The “lumen wars” are alive and well in the gun universe. It seems like every few months someone is making a new light better than everyone else’s. For a long time, Surefire was considered top of the heap for “tactical” lights, with a price tag that matched that status. There are a few new players in the game though, and Modlite is punching above their weight class as a relative new comer to market. They first put lights on the market about the middle of 2019, and already their lights are what all the cool guys are raving about on the internet (myself included, although I don’t have “cool guy” status).
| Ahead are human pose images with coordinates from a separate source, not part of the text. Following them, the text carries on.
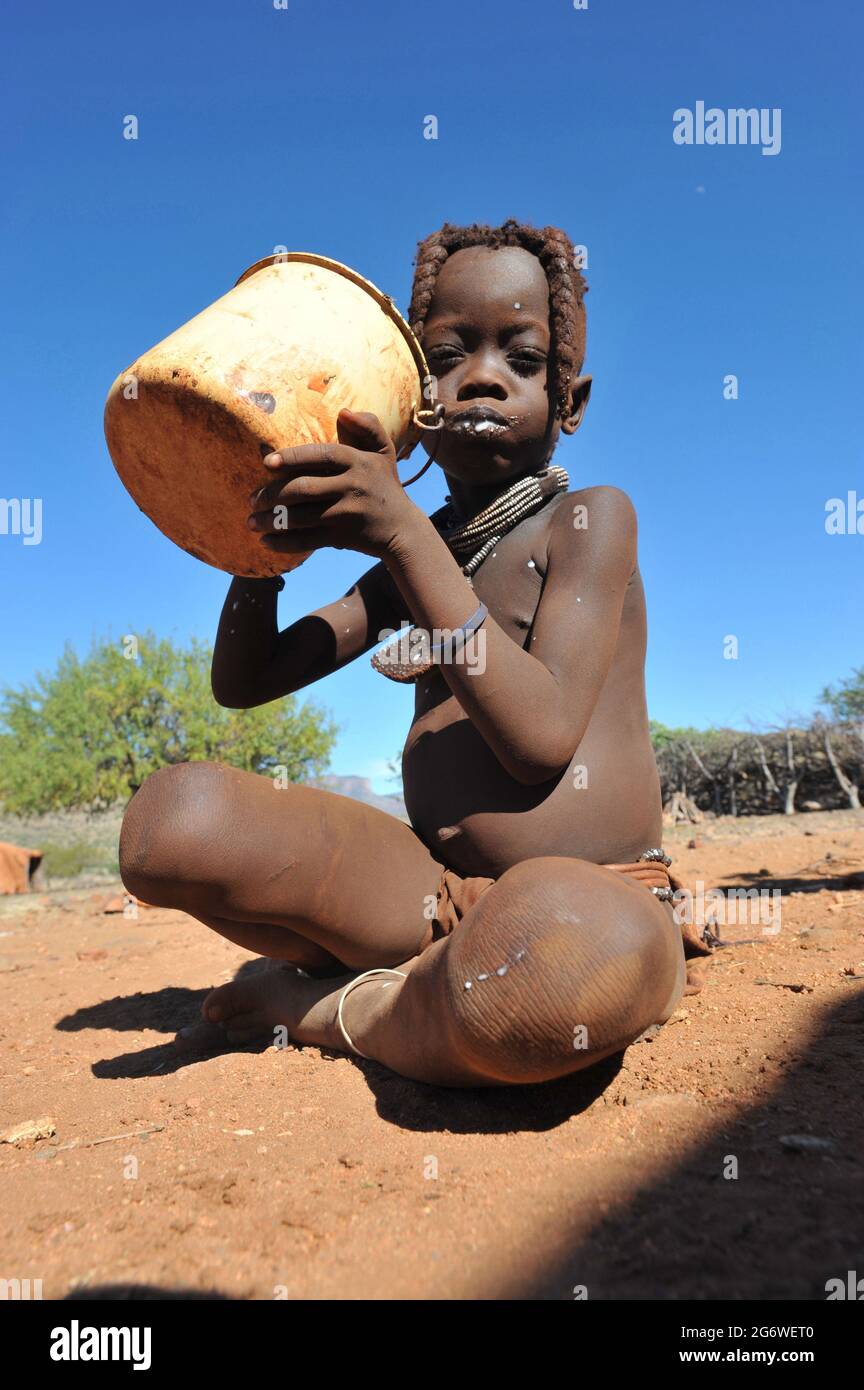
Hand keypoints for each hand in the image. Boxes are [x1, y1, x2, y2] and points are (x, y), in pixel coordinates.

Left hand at [247, 410, 417, 559]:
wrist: (403, 529)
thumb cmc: (385, 485)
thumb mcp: (384, 452)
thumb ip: (368, 426)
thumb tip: (343, 412)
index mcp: (357, 461)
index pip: (320, 455)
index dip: (292, 458)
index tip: (267, 463)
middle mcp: (352, 486)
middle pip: (303, 488)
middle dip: (272, 494)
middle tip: (251, 499)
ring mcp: (347, 514)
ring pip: (301, 517)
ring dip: (271, 521)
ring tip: (251, 521)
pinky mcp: (342, 537)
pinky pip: (307, 540)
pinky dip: (284, 543)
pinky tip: (266, 542)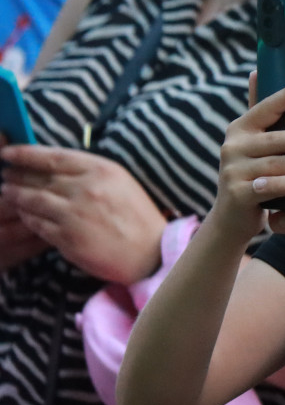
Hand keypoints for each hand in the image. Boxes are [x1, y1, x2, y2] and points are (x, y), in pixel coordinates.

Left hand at [0, 144, 166, 283]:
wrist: (150, 252)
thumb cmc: (138, 217)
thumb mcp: (121, 183)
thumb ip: (91, 172)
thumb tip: (56, 167)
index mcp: (102, 170)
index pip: (53, 157)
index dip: (26, 154)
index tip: (9, 152)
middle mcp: (86, 189)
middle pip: (39, 178)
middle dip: (17, 175)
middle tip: (6, 174)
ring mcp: (75, 214)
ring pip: (32, 201)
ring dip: (15, 196)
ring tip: (8, 193)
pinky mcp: (67, 238)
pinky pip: (37, 224)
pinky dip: (27, 218)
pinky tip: (24, 215)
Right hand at [206, 73, 284, 243]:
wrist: (232, 219)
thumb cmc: (255, 175)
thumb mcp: (254, 144)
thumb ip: (261, 114)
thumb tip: (258, 71)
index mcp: (238, 129)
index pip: (266, 107)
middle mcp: (231, 145)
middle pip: (279, 138)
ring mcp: (233, 169)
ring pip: (280, 163)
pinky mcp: (239, 193)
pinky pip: (275, 187)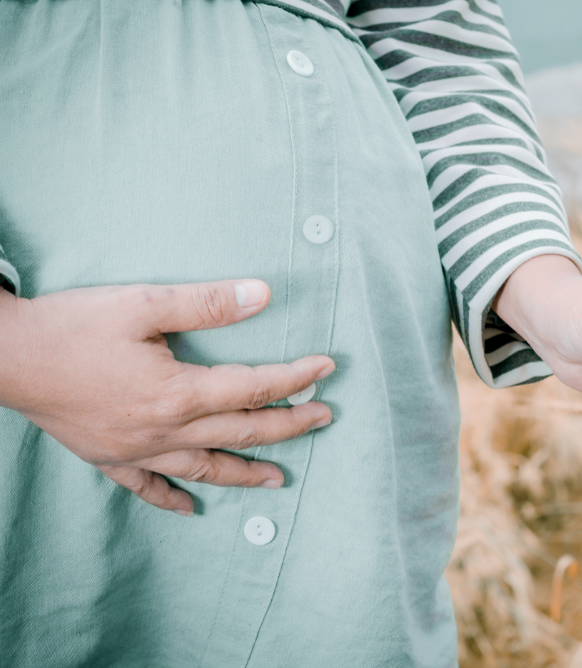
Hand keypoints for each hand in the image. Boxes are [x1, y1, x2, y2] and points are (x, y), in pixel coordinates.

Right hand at [0, 280, 333, 515]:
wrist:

Modlite started off as a guy wanting a light better suited for use on rifles. That means he needed lights with the candela to push the beam further downrange. If you aren’t familiar with the terms, lumens are the total amount of light output. A light can have a really high lumen rating, but the beam is fairly short range. See Surefire’s Max Vision lights, and most other lights with really high lumen ratings. Candela is the measurement that tells us how far a beam will go, and is basically independent of lumens. That is why an old 180 lumen X300 will still throw a decent, albeit more narrowly focused beam.
When Candela Became King
Since throw is what a rifle light needs, that is where Modlite decided to up the ante. After the rifle lights were a success, a handheld version followed. Surefire’s powerhouse handheld, the Fury DFT, has a candela rating just under 25,000. Modlite’s PLHv2 handheld pumps over 50,000 candela downrange. This gives the Modlite PLHv2 significant reach, far outclassing anything else currently available. It isn’t just about reach though. All that candela helps the light push through photonic barriers too. Things like smoke, fog, windows, and other light sources. Being able to see through things can be just as valuable as being able to see things far away.
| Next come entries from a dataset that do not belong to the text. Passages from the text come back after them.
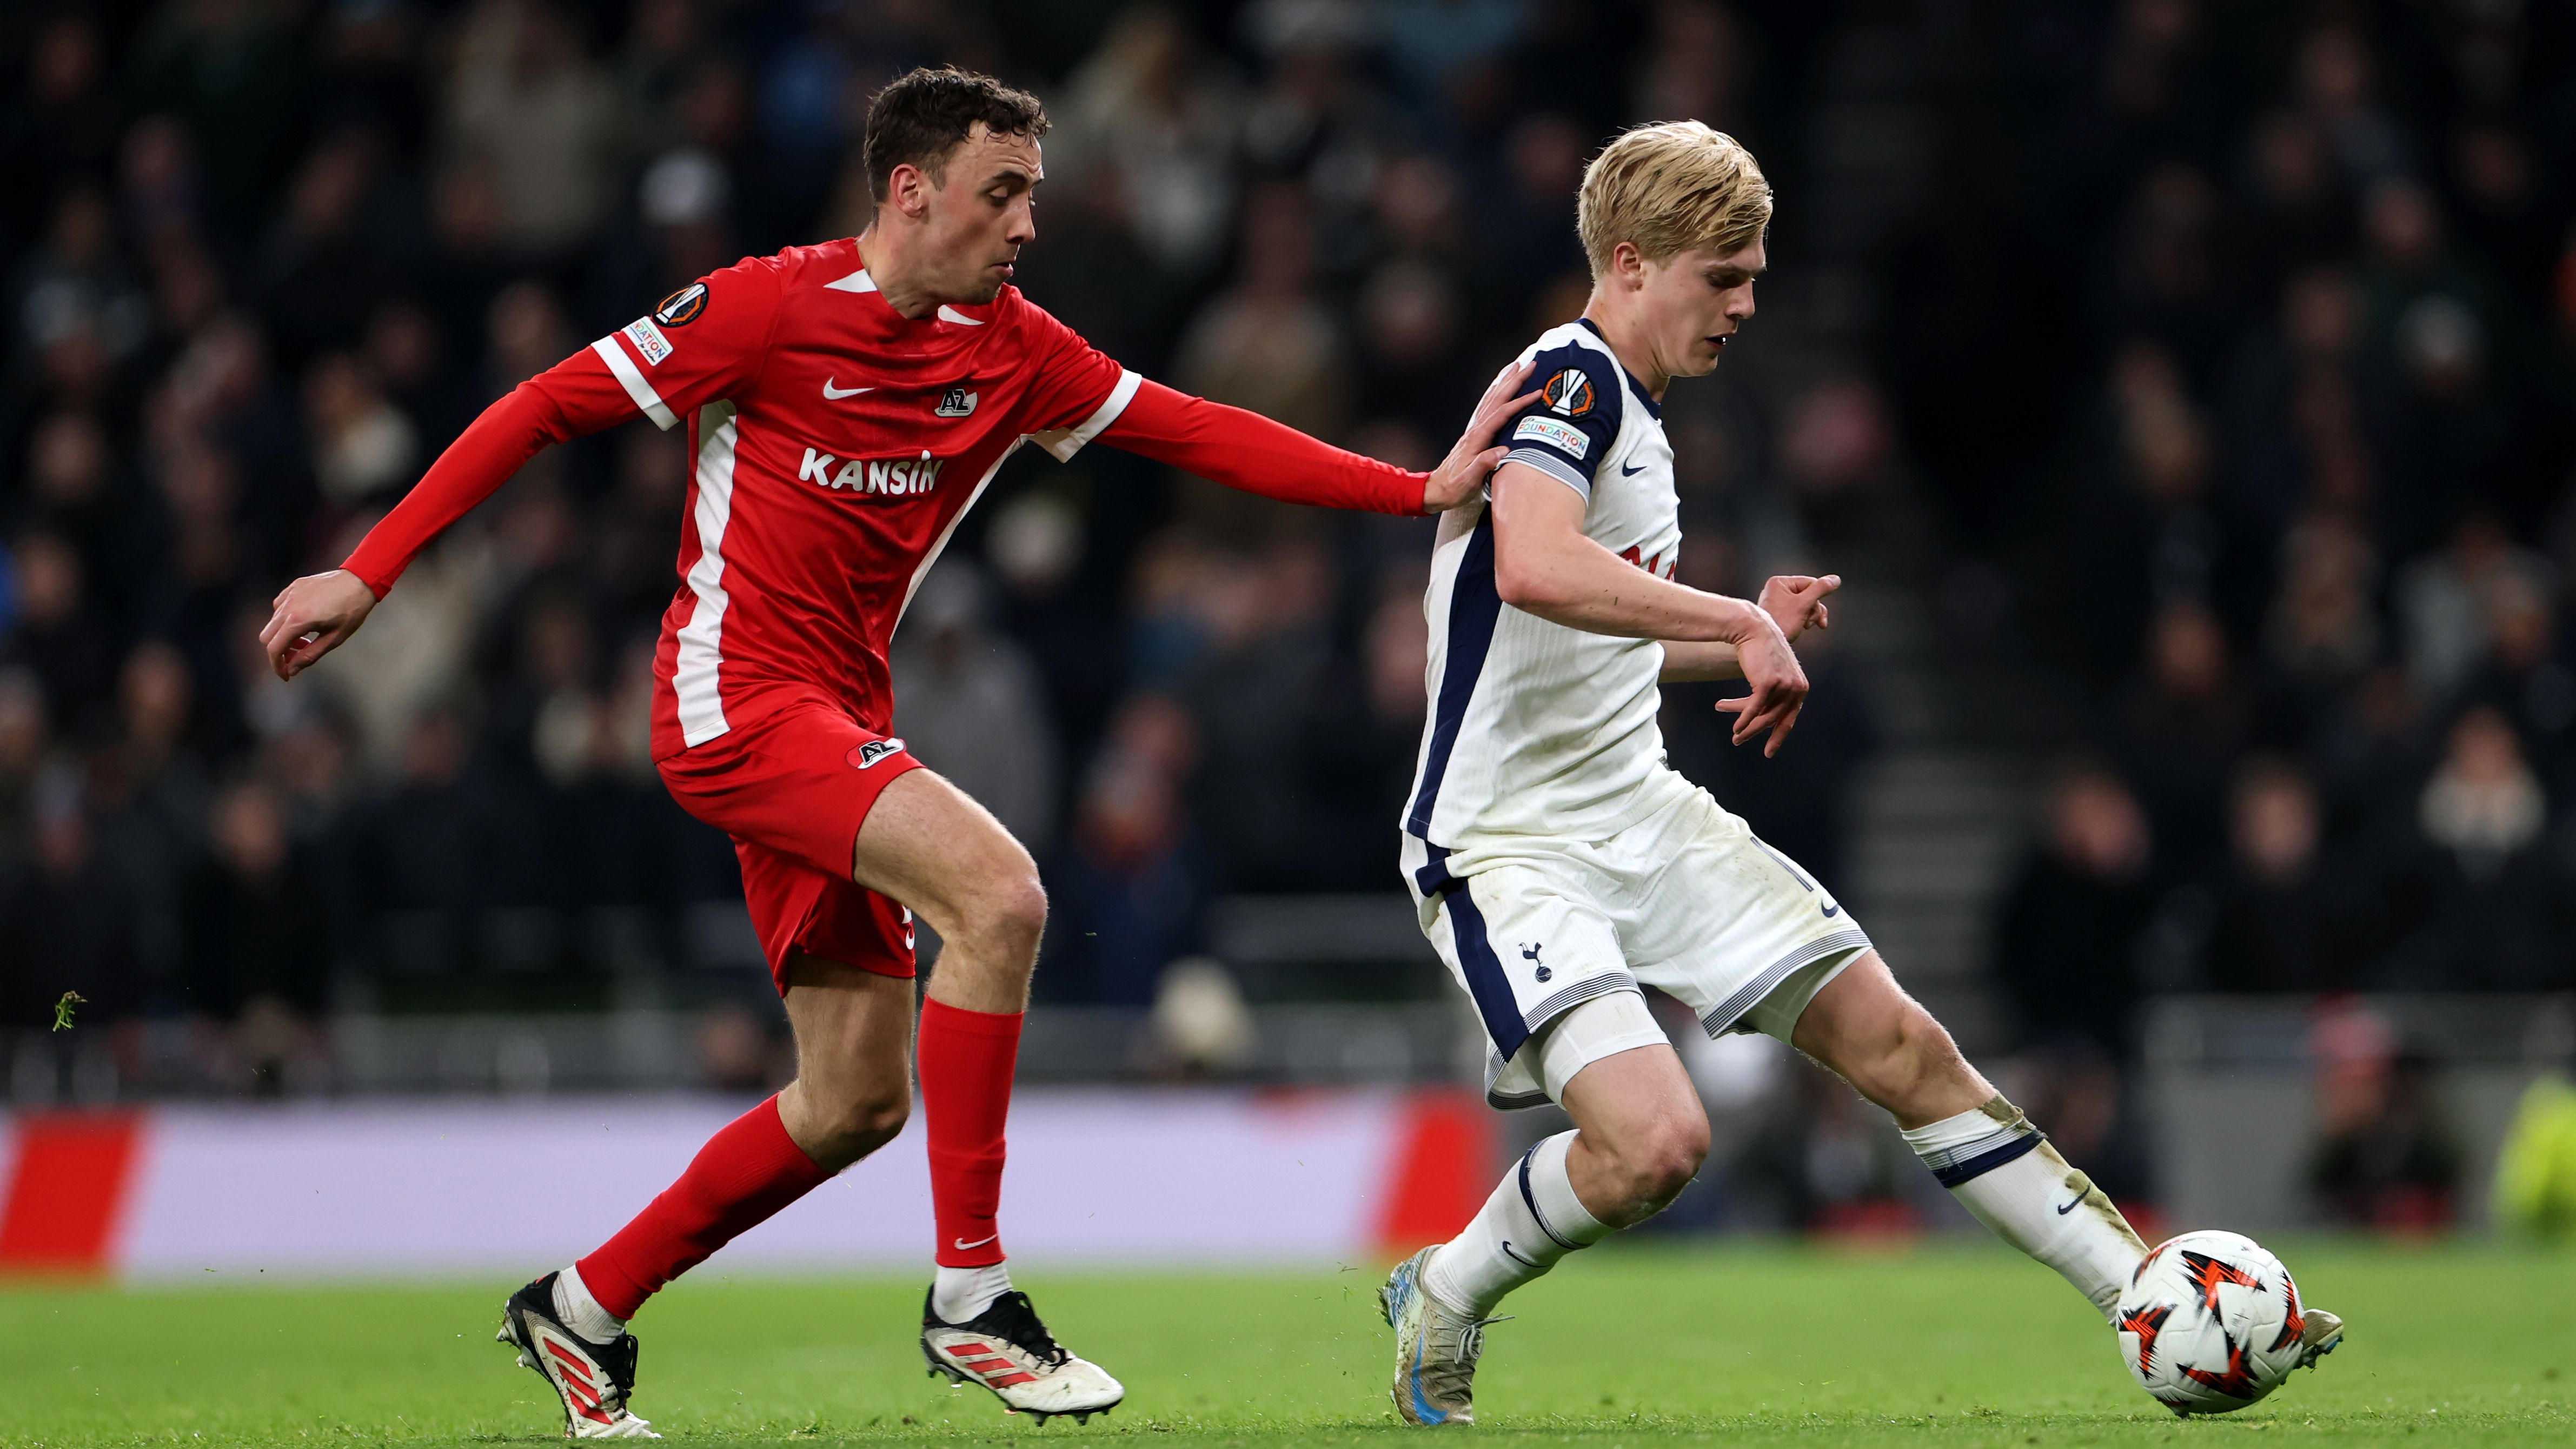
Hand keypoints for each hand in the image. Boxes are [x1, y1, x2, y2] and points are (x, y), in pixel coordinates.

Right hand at [259, 569, 378, 680]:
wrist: (361, 581)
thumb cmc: (352, 611)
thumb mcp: (334, 638)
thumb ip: (309, 655)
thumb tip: (291, 670)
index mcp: (298, 620)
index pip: (274, 649)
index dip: (276, 666)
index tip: (286, 675)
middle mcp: (288, 606)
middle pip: (267, 637)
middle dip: (279, 652)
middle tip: (297, 657)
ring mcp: (289, 594)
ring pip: (272, 622)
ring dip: (283, 636)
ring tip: (306, 639)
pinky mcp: (293, 587)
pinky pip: (279, 607)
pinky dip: (285, 620)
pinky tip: (305, 621)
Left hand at [1422, 359, 1539, 512]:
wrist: (1436, 490)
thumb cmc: (1454, 488)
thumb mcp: (1468, 481)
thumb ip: (1484, 464)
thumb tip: (1503, 450)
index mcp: (1477, 438)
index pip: (1502, 414)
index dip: (1520, 402)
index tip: (1538, 392)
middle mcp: (1475, 430)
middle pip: (1497, 399)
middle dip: (1514, 381)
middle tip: (1530, 364)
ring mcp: (1474, 430)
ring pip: (1491, 399)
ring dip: (1505, 382)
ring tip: (1517, 367)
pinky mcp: (1474, 434)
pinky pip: (1486, 407)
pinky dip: (1495, 394)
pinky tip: (1499, 388)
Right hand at [1714, 607, 1809, 756]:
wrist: (1752, 628)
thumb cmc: (1759, 650)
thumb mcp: (1772, 673)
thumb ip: (1774, 693)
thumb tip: (1762, 717)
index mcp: (1801, 687)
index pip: (1789, 718)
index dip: (1778, 735)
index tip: (1769, 750)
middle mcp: (1796, 688)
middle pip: (1776, 720)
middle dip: (1758, 734)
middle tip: (1740, 743)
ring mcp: (1784, 686)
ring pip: (1764, 716)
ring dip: (1747, 728)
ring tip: (1734, 736)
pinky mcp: (1769, 683)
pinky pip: (1754, 708)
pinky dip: (1743, 719)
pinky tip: (1735, 726)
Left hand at [1757, 573, 1839, 641]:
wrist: (1762, 642)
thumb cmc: (1781, 622)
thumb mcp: (1804, 604)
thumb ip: (1820, 589)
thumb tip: (1836, 579)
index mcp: (1780, 582)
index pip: (1811, 583)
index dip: (1817, 598)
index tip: (1816, 613)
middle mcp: (1777, 589)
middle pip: (1808, 594)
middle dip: (1814, 609)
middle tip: (1816, 623)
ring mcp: (1777, 601)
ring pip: (1805, 604)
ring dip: (1810, 616)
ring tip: (1806, 626)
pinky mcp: (1779, 612)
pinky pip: (1797, 612)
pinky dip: (1803, 619)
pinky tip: (1802, 628)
Most things in life are a tradeoff though, and Modlite hasn’t escaped that rule either. The wizardry that has allowed Modlite to have a 1,300 lumen handheld sized light with mega throw, and not have such a focused beam that the spill is useless, comes at a price. A touch over $300 to be exact. Just like the candela rating outclasses most other options, so does the price. It is a significant barrier to entry, unquestionably.
How It Shows Up
That $300 gets you the light, either the 18650 or smaller 18350 version. One battery (spares are easy to find online), and the charger. The runtime on the 18650 version is about 1.5 hours. The smaller battery only makes it about a half-hour. Their runtime estimate seems about right for the 18650. I did not test a 18350 version of the light. I could usually get the light to make it 3-4 weeks before needing a fresh charge.
It doesn’t come with a pocket clip, which I think is annoying, but not the end of the world. There are some decent options out there for adding a clip to the light. Depending on where someone orders the light from, they might even recommend a bundle with a clip when the light is ordered.
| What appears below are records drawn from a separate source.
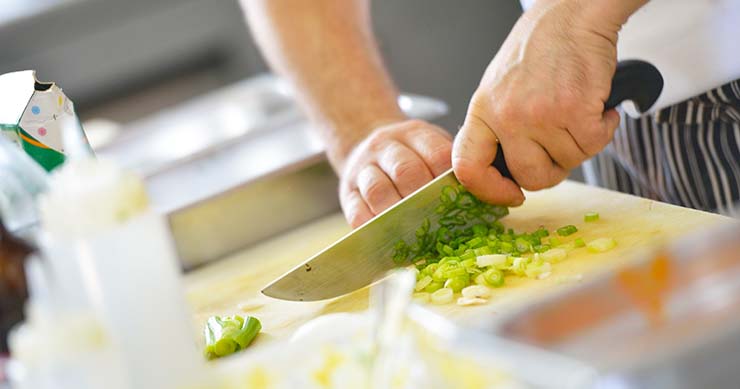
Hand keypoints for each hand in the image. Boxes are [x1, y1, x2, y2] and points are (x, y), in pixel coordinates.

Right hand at [338, 119, 451, 227]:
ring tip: (414, 232)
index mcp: (414, 134)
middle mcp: (385, 147)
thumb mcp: (429, 145)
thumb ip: (450, 165)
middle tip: (439, 222)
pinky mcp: (347, 192)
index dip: (449, 178)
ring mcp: (363, 169)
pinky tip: (387, 238)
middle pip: (405, 170)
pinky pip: (355, 210)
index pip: (436, 152)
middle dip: (424, 198)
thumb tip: (488, 195)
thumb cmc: (408, 154)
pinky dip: (372, 226)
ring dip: (398, 214)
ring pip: (378, 190)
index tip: (461, 200)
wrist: (362, 142)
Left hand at [452, 0, 627, 204]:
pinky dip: (603, 129)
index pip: (468, 167)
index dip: (489, 191)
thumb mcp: (499, 89)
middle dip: (552, 171)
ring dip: (581, 144)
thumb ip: (497, 129)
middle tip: (560, 149)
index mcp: (483, 111)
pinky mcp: (576, 110)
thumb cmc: (539, 51)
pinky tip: (597, 107)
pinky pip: (594, 144)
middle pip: (530, 177)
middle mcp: (507, 116)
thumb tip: (504, 175)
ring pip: (568, 161)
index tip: (511, 195)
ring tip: (576, 112)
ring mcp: (540, 115)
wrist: (572, 15)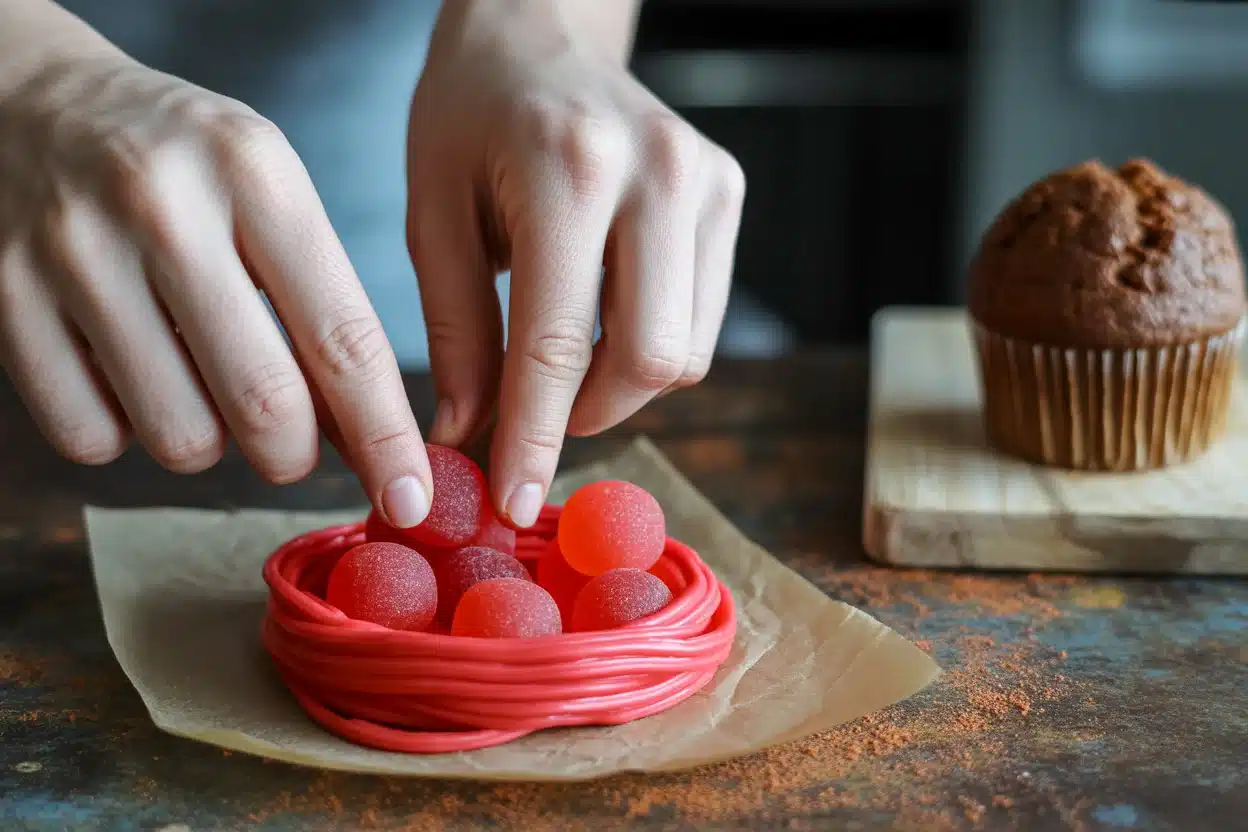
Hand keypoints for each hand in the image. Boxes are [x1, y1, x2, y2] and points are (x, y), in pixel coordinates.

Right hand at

There is a “low battery” indicator. The light will flash, and then reduce output when the battery is nearing the end of its charge. Don’t freak out like I did and think that there is something wrong with your light. It is just a friendly reminder that the battery is getting low. It will still function for a bit at the lower output to get someone by, but it is not longer the powerhouse that it is with a better charge on the battery.
The tail cap switch is a basic click style switch. Push in a little for momentary-on, push until it clicks for constant-on. This is fairly common on “tactical” lights. It does leave the light a little short for EDC use in my opinion though. Quite honestly, for the most menial task that our EDC lights get used for, the PLHv2 is overpowered. It isn’t well suited to any close-up task where only direct lighting can be used. Those menial sorts of things we do with EDC lights like dig around under car seats or fiddle in the engine compartment because something doesn’t sound right.
The Real Deal
Who are we kidding though? The designed purpose for the light is singular, and the execution reflects that. When the chips are down and you need all the horsepower you can get, I think the PLHv2 is unrivaled (for now). If you want something a bit more well-rounded, I wouldn’t look here. Think of it like a race car. They generally don’t do well cruising around on the street, that isn’t their purpose. They are built for the racetrack. The same is true of the Modlite. It runs with the gas pedal smashed into the firewall, and that is all it does.
The light is undoubtedly good. Excellent actually. Build quality is top of the line. The size is reasonable. Everything does exactly what it is advertised to do and does it well. The question becomes whether or not it is worth the $300 price tag? There is some personal decision making that has to go on to get a real answer to that question. Since I am not you, I leave it to you to decide. What sold it for me, is that this light does something no other light in the “EDC” category can do.